* [RECORDS SHOWN]
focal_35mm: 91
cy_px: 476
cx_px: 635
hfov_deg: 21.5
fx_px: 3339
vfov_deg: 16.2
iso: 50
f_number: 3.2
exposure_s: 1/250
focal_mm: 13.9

--

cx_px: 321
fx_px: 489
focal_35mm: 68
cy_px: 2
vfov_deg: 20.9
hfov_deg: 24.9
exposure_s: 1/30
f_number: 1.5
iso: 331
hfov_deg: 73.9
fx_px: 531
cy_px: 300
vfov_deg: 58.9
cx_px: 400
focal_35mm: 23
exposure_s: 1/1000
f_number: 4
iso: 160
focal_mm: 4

* [PROBLEM STATEMENT]
In the listing above, find the line containing "hfov_deg: 21.5" and the line containing "focal_mm: 13.9", then repeat those two lines and everything between them exactly.

* [ANSWER SECTION]
hfov_deg: 21.5
fx_px: 3339
vfov_deg: 16.2
iso: 50
f_number: 3.2
exposure_s: 1/250
focal_mm: 13.9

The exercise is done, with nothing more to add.